My point here is not to pick on Ben Cardin. This is one example of rhetoric you can hear from many Democrats and most Senate Democrats. It’s just the example that is ready at hand. But it is terrible and completely pathetic.

It is grievously irresponsible to be expressing “concerns” that Republicans may not do their job and uphold their responsibility as Senators. Republicans have made crystal clear that they understand the nature of the President’s abuses of power and that they will not only protect him from the consequences of his actions but, in an effort to do so, bend reality to pretend that it is in fact fine and even admirable for a President to use extortion to force a foreign power to intervene in a US election. To see Republicans do this in the open and not state that fact clearly is a total abdication of responsibility.

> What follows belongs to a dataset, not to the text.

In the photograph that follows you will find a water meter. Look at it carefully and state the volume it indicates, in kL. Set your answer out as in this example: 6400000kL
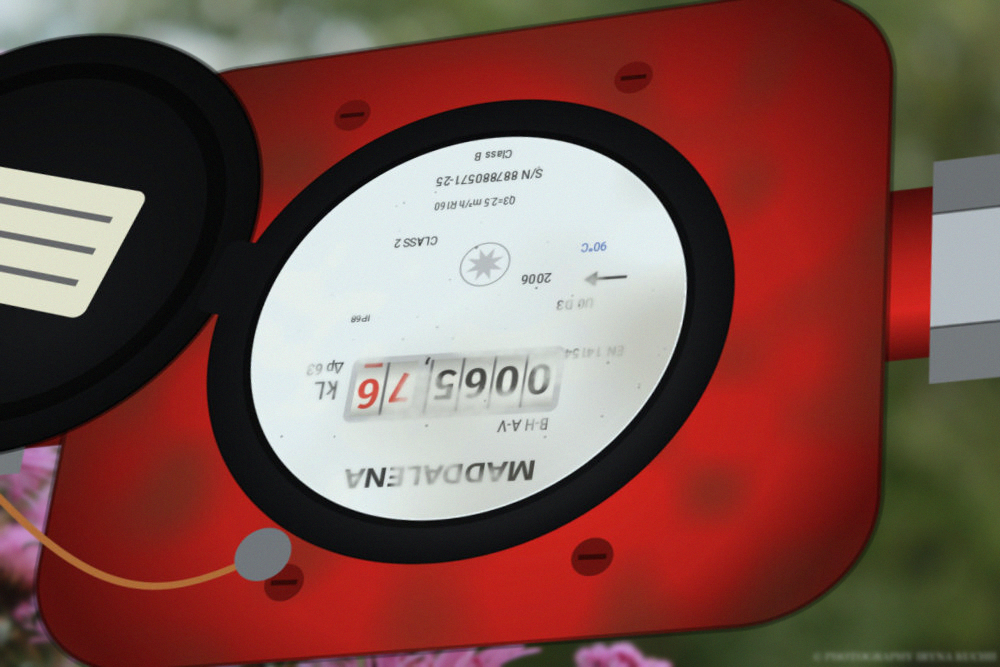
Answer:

It’s like coaching a football team and not sending a wide receiver down field into an area the opposing team has for some reason decided not to cover. It’s like seeing an undefended flank in a battle and not exploiting it out of some misguided concept of fair play. But of course this isn’t a game at all. The constitutional order itself is entering a period of trial and danger.

Republicans have made their intentions crystal clear. It is an abdication of responsibility not to state this clearly. Republicans have already decided to protect a lawless President from constitutional accountability. They’ve betrayed the constitution and their oaths. This is a point to make consistently over and over and over again. Because it is true. If some Republican Senator decides to change his mind and the right thing they are welcome to do so.

Perhaps Cardin and others are too squeamish for that language or too wedded to Senate collegiality. I’m sure many Republican colleagues are amiable enough people when you meet them at the congressional gym. But language does not need to be hot to state clearly where the facts of the matter stand. There’s nothing to be “concerned” about. Senate Republicans have made very clear there is no level of lawless behavior from this President that they will not defend. The public needs to know that. It needs to be said over and over. To say anything else, to express hopes this or that doesn’t happen when it already has happened only signals a damaging, demoralizing and shameful weakness.